_Brief_:
Please output the data below exactly as given, starting at its first line and stopping after the line that contains "- admitted to".

_Saved data entries_:
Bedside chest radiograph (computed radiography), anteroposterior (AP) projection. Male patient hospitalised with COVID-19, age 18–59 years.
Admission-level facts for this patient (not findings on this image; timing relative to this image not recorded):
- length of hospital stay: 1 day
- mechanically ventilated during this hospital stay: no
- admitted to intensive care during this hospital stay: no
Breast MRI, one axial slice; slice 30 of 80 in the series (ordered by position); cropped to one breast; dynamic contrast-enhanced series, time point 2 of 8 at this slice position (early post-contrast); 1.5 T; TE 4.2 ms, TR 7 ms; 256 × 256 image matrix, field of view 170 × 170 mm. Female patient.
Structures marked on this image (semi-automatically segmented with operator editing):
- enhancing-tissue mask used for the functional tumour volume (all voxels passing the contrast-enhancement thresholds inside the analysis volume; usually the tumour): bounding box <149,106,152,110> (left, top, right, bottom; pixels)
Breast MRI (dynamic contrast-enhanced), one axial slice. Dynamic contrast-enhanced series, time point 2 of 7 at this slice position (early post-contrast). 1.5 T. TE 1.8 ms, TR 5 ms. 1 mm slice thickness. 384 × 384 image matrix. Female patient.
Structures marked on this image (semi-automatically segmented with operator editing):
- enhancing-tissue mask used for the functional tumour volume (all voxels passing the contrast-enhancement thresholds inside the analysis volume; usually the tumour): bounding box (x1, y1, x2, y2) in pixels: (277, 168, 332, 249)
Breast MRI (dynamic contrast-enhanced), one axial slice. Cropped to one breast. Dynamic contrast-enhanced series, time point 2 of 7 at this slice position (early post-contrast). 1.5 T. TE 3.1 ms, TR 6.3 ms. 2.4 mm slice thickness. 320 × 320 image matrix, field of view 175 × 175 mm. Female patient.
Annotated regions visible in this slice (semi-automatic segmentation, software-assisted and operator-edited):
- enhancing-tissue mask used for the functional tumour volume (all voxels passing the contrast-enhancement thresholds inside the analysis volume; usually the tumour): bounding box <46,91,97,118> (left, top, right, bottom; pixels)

_Exercise solution_:
Bedside chest radiograph (computed radiography), anteroposterior (AP) projection. Male patient hospitalised with COVID-19, age 18–59 years.
Admission-level facts for this patient (not findings on this image; timing relative to this image not recorded):
- length of hospital stay: 1 day
- mechanically ventilated during this hospital stay: no
- admitted to intensive care during this hospital stay: no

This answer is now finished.